Mausoléu de Wilhelm II na sua propriedade em Doorn © Flickr / Hans Porochelt

A família optou por não abrir o mausoléu na Casa Doorn aos visitantes. Ao espreitar pela janela, vislumbro a bandeira prussiana com a sua águia negra drapeada sobre um caixão. Caminho pelo parque: os cavalos, os veados, os túmulos dos cinco cães imperiais; o local onde o Kaiser, metodicamente, obsessivamente, sem necessidade, transformou milhares de árvores em tocos; as majestosas árvores no sol de outono aguado. Vagueio pelo castelo, passando pelos serviços de jantar e a prata, as tapeçarias e as tabaqueiras que outrora pertenceram a Frederico o Grande, um modelo para Wilhelm, sua epígona. A abundância de bugigangas e bricabos é cansativa, mas o retrato da encantadora Rainha Santa Luísa da Prússia, que encantou Napoleão em Tilsit, bate-me na cara: esta mulher casada aos dezessete anos, deu à luz dez filhos e morreu aos trinta e quatro anos de idade.

Sala de jantar na Casa Doorn © Flickr / Sebastiaan ter Burg

Vejo a sala de jantar com a sua mesa posta para a eternidade, onde ninguém voltará a jantar, e o garfo especial com três dentes, um dos quais também serviu de faca para um Kaiser que tinha um braço esquerdo murcho.

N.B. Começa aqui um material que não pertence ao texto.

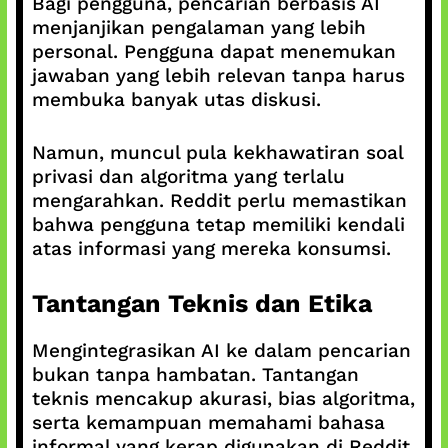
Bagi pengguna, pencarian berbasis AI
menjanjikan pengalaman yang lebih
personal. Pengguna dapat menemukan
jawaban yang lebih relevan tanpa harus
membuka banyak utas diskusi.
Namun, muncul pula kekhawatiran soal
privasi dan algoritma yang terlalu
mengarahkan. Reddit perlu memastikan
bahwa pengguna tetap memiliki kendali
atas informasi yang mereka konsumsi.
Tantangan Teknis dan Etika
Mengintegrasikan AI ke dalam pencarian
bukan tanpa hambatan. Tantangan
teknis mencakup akurasi, bias algoritma,
serta kemampuan memahami bahasa
informal yang kerap digunakan di Reddit.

Percorro os quartos que outrora pertenceram ao Kaiser e às suas duas esposas, a sala de fumo, o estudo, a biblioteca deste arqueólogo amador; a moderna casa de banho da Imperatriz, bem escondida num armário antigo.

Este é um lugar onde as pessoas viviam. Sobreviveram. Manteve a aparência de uma corte no exílio. Com um Kaiser que lia em voz alta da Bíblia todas as manhãs para o seu cajado reunido. E que depois saía para um passeio, para cortar lenha, almoçar, fazer uma sesta, responder a correspondência de todo o mundo, jantar a partir de pratos que eram chicoteados no momento em que Sua Majestade acabava de comer. Uma rotina concebida para dar sentido a uma vida sem sentido.

A propriedade da Casa Doorn © Flickr / Dirk-Jan Kraan

House Doorn, confiscada depois da guerra, é agora propriedade do estado holandês. Subsídios foram recentemente reduzidos, mas um exército de voluntários mantém o local aberto e em funcionamento. O que quer que tenha acontecido ao grande legado financeiro do Kaiser, permanece um mistério. A Casa de Orange, o estado holandês, a Casa de Hohenzollern e os bancos não dão nenhuma clareza. Eu vim para Doorn com a noção de que eu iria encontrar um dos poucos lieux de mémoire da Primeira Guerra Mundial em solo holandês. No entanto, o que encontrei foi mais como uma trou de mémoire da Grande Guerra, e caminhei, um pouco desconcertado, dentro de um lieu de mémoire de impérios e monarquias absolutistas europeus, talvez um último eco do Ancien Régime, sobrevivendo de uma forma que é ao mesmo tempo tragicamente irónica e ligeiramente grotesca. Afinal, a avó de Wilhelm (que permaneceu “nosso Willy” para o ramo britânico da família) foi a rainha Vitória e o último czar foi seu primeiro primo por casamento. House Doorn? Vale definitivamente uma visita.